Data records:
>>>>

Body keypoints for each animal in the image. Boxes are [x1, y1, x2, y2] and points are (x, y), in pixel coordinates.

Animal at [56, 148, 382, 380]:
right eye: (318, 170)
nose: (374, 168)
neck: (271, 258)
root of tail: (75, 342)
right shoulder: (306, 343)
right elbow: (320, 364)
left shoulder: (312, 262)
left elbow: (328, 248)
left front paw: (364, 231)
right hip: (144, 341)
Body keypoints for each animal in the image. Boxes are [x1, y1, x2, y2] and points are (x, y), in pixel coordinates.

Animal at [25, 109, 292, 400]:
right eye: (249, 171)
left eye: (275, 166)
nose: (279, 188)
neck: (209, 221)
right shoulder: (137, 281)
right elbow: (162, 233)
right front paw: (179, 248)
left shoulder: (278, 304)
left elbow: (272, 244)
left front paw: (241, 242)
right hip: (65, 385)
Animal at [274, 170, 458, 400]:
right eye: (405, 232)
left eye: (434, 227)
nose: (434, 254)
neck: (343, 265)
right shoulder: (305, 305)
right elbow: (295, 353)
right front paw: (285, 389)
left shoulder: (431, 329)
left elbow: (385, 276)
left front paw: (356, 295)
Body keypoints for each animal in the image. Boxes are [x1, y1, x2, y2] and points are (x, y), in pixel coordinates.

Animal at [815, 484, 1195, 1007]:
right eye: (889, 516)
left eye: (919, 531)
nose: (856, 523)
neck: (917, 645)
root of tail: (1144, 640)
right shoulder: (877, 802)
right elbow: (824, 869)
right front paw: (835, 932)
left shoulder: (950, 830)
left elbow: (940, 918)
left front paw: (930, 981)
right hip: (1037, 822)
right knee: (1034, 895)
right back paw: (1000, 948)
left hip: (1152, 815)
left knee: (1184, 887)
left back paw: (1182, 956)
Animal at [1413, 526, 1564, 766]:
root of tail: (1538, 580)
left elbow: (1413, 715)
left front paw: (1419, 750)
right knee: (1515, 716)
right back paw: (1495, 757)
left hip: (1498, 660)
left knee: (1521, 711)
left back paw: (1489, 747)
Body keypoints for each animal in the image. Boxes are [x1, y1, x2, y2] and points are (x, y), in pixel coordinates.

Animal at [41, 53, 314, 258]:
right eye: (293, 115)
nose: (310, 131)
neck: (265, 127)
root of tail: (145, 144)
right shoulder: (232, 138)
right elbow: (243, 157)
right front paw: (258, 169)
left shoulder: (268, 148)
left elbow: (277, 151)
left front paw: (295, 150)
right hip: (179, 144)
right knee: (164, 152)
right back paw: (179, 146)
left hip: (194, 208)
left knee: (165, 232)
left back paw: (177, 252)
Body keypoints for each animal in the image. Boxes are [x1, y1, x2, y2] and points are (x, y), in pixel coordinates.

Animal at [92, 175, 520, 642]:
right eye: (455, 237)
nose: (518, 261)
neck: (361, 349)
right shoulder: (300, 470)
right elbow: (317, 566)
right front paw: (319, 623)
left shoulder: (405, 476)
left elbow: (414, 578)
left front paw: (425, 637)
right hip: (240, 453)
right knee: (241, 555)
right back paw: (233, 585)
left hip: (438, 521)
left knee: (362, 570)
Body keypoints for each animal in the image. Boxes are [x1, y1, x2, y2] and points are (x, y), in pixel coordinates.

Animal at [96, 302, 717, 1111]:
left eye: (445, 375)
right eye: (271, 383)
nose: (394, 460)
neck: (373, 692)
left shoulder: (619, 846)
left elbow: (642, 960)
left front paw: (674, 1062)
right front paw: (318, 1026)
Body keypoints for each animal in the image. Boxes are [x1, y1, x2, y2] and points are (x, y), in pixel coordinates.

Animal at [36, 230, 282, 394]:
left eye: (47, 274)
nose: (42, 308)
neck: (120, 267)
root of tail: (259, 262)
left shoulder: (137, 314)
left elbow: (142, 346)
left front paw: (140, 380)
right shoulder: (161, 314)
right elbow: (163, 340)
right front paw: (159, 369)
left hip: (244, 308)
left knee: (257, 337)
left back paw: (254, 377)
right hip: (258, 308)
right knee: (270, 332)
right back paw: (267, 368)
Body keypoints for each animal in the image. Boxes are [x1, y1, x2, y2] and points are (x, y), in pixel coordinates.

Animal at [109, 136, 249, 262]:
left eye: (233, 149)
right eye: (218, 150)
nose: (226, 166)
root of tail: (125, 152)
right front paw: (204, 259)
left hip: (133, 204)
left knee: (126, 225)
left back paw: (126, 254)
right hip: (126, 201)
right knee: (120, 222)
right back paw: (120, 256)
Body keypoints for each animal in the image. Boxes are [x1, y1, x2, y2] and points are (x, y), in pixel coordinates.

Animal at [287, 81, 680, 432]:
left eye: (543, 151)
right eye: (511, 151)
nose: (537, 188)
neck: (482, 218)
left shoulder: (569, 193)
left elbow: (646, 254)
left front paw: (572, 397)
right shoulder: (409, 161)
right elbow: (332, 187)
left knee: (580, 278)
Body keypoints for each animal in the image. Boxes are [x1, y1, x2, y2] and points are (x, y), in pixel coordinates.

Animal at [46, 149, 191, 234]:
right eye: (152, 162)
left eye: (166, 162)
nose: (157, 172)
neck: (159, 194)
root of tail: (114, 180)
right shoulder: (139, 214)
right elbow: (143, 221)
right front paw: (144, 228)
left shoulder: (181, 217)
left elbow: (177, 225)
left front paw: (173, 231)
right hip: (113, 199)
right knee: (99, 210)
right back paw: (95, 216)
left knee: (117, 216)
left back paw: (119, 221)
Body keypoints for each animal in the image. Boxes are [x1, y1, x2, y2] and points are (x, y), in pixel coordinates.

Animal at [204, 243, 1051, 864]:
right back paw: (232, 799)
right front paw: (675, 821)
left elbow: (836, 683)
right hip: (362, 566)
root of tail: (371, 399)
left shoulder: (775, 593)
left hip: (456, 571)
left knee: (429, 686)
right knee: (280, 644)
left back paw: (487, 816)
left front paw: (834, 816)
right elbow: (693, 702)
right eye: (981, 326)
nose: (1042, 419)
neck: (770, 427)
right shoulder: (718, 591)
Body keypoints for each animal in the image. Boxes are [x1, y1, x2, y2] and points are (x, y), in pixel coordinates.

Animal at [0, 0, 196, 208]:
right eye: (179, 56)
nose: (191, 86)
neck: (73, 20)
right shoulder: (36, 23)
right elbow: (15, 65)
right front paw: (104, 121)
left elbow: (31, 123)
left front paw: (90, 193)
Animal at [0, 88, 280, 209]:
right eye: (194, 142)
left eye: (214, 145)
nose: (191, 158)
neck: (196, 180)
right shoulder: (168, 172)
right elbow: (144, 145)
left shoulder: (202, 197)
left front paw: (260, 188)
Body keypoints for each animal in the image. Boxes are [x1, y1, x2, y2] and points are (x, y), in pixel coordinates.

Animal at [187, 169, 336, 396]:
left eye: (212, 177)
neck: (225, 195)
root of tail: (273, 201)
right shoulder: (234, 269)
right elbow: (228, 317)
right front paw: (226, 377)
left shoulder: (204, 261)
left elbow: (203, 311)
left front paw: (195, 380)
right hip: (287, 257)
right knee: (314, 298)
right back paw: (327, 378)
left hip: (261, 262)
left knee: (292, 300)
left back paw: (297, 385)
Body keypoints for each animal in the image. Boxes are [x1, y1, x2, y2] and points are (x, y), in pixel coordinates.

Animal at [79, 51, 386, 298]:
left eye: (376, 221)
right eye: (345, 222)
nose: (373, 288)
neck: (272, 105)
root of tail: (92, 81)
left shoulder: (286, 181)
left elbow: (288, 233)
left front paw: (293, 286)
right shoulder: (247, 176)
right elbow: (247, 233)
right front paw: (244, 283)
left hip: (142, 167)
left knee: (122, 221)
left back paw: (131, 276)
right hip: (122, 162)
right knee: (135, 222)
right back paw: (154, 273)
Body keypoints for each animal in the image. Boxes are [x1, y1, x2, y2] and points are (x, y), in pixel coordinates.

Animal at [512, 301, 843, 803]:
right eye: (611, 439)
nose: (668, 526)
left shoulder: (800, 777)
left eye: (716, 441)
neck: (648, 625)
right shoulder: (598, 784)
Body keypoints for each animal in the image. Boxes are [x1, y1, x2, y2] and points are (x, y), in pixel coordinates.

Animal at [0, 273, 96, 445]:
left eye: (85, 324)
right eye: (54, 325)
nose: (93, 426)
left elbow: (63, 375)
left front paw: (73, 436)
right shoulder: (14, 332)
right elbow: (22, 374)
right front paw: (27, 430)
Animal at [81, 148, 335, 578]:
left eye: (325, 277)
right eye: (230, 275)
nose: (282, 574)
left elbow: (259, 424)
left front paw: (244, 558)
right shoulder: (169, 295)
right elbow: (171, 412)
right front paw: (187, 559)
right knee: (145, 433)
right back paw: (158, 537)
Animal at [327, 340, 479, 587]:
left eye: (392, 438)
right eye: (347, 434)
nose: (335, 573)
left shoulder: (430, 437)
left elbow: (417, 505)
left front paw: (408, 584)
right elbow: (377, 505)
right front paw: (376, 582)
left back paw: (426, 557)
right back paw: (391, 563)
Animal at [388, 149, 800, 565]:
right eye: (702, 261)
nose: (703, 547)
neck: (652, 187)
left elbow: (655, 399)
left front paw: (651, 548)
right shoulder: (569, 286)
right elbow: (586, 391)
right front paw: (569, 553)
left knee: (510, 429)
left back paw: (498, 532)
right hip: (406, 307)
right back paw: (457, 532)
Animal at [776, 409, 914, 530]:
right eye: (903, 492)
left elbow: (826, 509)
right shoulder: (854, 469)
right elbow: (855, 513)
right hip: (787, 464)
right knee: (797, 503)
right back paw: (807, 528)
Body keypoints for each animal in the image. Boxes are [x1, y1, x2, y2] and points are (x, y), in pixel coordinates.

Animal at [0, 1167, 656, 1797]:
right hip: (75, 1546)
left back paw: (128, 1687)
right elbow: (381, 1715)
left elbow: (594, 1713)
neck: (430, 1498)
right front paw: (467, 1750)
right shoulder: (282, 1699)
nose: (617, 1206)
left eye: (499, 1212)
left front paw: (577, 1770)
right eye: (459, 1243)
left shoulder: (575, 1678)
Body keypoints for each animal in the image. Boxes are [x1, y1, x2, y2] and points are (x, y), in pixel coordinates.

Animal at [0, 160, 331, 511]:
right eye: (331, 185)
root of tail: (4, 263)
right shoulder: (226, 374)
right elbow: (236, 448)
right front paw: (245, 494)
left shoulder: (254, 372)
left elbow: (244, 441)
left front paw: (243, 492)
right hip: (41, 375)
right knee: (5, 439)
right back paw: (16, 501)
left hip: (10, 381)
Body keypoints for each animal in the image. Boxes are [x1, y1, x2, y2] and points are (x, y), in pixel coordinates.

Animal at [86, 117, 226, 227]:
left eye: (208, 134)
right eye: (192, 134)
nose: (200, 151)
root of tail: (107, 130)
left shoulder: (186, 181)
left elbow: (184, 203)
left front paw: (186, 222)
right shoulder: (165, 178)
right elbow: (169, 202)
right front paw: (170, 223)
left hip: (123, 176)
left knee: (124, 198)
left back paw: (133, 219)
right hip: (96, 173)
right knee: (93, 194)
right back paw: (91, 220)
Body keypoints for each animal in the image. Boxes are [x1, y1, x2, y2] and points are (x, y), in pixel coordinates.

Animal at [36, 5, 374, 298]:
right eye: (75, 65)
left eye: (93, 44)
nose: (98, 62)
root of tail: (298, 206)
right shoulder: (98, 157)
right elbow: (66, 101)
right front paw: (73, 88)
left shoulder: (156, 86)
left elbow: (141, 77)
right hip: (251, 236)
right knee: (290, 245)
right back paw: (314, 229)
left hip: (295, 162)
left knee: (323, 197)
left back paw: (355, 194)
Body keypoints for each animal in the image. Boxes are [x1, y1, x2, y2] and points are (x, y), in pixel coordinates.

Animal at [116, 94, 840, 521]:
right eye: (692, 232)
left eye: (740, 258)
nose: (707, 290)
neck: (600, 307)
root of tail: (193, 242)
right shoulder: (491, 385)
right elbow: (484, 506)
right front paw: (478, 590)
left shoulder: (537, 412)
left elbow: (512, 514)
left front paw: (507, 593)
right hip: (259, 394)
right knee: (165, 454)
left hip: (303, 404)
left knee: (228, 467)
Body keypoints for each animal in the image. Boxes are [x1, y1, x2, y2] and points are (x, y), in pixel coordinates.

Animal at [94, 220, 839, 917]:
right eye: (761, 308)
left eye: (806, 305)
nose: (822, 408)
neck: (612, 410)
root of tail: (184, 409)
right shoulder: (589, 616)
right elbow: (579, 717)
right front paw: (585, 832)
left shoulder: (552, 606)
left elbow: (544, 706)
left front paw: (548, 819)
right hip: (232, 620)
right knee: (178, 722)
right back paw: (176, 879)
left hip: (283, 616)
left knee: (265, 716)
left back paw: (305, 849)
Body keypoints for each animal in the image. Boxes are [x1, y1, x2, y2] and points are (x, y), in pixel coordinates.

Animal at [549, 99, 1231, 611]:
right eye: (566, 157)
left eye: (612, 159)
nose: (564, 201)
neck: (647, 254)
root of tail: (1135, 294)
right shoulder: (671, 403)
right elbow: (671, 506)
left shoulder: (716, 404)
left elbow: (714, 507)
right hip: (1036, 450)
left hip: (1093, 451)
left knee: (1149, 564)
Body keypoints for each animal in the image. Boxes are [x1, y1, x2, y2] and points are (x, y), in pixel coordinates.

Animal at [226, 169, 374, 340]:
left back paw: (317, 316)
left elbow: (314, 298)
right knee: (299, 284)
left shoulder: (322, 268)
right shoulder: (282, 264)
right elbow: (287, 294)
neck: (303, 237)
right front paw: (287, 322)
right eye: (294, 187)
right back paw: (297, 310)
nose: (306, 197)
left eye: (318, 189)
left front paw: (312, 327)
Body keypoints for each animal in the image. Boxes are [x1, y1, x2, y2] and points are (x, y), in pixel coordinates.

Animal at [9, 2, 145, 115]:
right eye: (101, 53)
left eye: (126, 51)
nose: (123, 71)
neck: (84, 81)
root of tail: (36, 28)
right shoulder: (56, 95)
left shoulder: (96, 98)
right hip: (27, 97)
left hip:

<<<<

Work to complete:
Using the records above, set down exactly the lines from the one with "right elbow: (66, 101)" through the one with "right eye: (101, 53)", inclusive, and nothing more.

Expected answer:
right elbow: (66, 101)
right front paw: (73, 88)
left shoulder: (156, 86)
left elbow: (141, 77)
right hip: (251, 236)
right knee: (290, 245)
right back paw: (314, 229)
left hip: (295, 162)
left knee: (323, 197)
left back paw: (355, 194)
Body keypoints for each animal in the image. Boxes are [x1, y1, x2, y2] and points are (x, y), in pixel coordinates.

Animal at [116, 94, 840, 521]:
right eye: (692, 232)
left eye: (740, 258)
nose: (707, 290)
neck: (600, 307)
root of tail: (193, 242)
right shoulder: (491, 385)
right elbow: (484, 506)
right front paw: (478, 590)
left shoulder: (537, 412)
left elbow: (512, 514)
left front paw: (507, 593)
right hip: (259, 394)
right knee: (165, 454)
left hip: (303, 404)
left knee: (228, 467)
Body keypoints for each animal in the image. Boxes are [x1, y1, x2, y2] and points are (x, y), in pixel coordinates.

Animal at [94, 220, 839, 917]:
right eye: (761, 308)
left eye: (806, 305)
nose: (822, 408)
neck: (612, 410)
root of tail: (184, 409)
right shoulder: (589, 616)
right elbow: (579, 717)
right front paw: (585, 832)
left shoulder: (552, 606)
left elbow: (544, 706)
left front paw: (548, 819)
right hip: (232, 620)
right knee: (178, 722)
right back paw: (176, 879)
left hip: (283, 616)
left knee: (265, 716)
left back paw: (305, 849)
Body keypoints for each animal in the image. Boxes are [x1, y1, x2, y2] and points are (x, y), in pixel coordinates.

Animal at [549, 99, 1231, 611]:
right eye: (566, 157)
left eye: (612, 159)
nose: (564, 201)
neck: (647, 254)
root of tail: (1135, 294)
right shoulder: (671, 403)
right elbow: (671, 506)
left shoulder: (716, 404)
left elbow: (714, 507)
right hip: (1036, 450)
left hip: (1093, 451)
left knee: (1149, 564)
Body keypoints for each animal in the image. Boxes are [x1, y1, x2, y2] and points are (x, y), in pixel coordinates.

Animal at [226, 169, 374, 340]:
left back paw: (317, 316)
left elbow: (314, 298)
right knee: (299, 284)
left shoulder: (322, 268)
right shoulder: (282, 264)
right elbow: (287, 294)
neck: (303, 237)
right front paw: (287, 322)
right eye: (294, 187)
right back paw: (297, 310)
nose: (306, 197)
left eye: (318, 189)
left front paw: (312, 327)
Body keypoints for each animal in the image. Boxes are [x1, y1, x2, y2] and points are (x, y), in pixel coordinates.

Animal at [9, 2, 145, 115]:
right eye: (101, 53)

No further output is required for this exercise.